Снова от него пахло перегорелым меконопсисом, жженой сухой травой с жертвенного алтарника, нечистым подобием ладана и откровенным дурманом, и снова глаза его, обернувшись краплеными цветниками, затягивало блаженной пустотой ничего не соображающей нирваны, за которой он умудрился натащить в ванную комнатку всего своего горящего да шелестящего барахла, принести две чашки и маленький аккуратный чайничек заварки, разящей горечью цитрусовой корки, и — несомненной короной — принести заодно и самого себя, скинувшего на пол одежду да, игнорирующего предупреждающие вопли разнервничавшегося Юа, забравшегося за белые чугунные борта, прямиком к горячей тесной беспомощности распаленного мальчишки.
В дикой возне и непримиримой войне между восточным да южным кланами Рейнхарт каким-то немыслимым хреном сподобился уломать Уэльса позволить вымыть тому голову и даже потереть мочалкой да пеной нежную спину, после чего, попытавшись залезть мыльной лапищей куда не надо и получив за это локтем в нос, снова чуточку угомонился, снова чуточку притих.
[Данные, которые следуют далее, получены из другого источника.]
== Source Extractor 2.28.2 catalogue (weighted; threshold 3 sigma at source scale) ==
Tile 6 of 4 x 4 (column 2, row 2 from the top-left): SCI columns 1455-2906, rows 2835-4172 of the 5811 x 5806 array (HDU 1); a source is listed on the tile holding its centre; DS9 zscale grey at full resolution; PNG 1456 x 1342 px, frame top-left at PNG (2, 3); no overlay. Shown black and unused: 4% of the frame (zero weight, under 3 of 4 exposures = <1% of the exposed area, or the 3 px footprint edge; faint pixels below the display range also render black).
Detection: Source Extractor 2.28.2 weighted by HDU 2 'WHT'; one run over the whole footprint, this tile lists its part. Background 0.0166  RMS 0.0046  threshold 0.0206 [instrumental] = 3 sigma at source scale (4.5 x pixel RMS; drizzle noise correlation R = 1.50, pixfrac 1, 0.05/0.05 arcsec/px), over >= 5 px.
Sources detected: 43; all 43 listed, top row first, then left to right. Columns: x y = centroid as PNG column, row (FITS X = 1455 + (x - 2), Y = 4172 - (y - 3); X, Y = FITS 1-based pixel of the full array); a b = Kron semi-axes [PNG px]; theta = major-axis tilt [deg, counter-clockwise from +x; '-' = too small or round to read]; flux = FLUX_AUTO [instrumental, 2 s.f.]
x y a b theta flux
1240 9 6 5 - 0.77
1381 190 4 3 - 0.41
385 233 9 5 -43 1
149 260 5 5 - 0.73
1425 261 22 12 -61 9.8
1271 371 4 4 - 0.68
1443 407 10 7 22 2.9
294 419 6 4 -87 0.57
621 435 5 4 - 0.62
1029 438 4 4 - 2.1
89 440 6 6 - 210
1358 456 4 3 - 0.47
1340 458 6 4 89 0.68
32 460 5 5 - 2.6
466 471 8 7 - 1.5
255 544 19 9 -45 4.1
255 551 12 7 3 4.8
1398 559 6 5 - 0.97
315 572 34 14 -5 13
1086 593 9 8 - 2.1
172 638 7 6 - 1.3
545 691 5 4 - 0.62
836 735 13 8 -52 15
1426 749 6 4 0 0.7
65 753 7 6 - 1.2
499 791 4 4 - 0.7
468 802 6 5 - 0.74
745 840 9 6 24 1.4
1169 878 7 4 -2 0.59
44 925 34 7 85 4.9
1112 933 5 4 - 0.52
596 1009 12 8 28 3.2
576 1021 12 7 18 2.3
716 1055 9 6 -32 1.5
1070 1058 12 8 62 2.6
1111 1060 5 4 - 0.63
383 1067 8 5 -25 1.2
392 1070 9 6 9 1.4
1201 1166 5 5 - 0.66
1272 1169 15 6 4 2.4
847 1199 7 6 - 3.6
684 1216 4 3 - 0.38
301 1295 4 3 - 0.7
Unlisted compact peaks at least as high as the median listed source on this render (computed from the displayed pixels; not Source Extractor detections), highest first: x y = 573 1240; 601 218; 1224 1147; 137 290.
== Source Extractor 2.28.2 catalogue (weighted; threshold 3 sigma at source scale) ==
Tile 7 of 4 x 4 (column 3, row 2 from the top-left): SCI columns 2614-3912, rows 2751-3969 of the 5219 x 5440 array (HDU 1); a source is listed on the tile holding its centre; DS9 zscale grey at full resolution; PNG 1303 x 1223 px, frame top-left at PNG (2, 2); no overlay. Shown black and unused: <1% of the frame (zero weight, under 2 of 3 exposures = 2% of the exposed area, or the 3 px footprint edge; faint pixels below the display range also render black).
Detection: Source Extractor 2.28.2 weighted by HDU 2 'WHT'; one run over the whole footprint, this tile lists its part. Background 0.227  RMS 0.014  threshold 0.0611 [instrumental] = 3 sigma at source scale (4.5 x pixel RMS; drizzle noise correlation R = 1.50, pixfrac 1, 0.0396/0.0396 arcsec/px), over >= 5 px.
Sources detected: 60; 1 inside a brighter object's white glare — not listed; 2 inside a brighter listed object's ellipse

Попытался отхлебнуть бодрящего чайку, запоздало сообразив, что заварку насыпать — щедро насыпал, а вот кипятком — да даже хотя бы просто водицей — толком залить позабыл. Попробовал поныть об упущенной возможности отомстить всяким извращенцам, посягающим на его собственность, попробовал пожаловаться на чем-то не приглянувшуюся кровать да поприставать к юнцу с расспросами на корень ревности и всё того же подозрительного Аллена…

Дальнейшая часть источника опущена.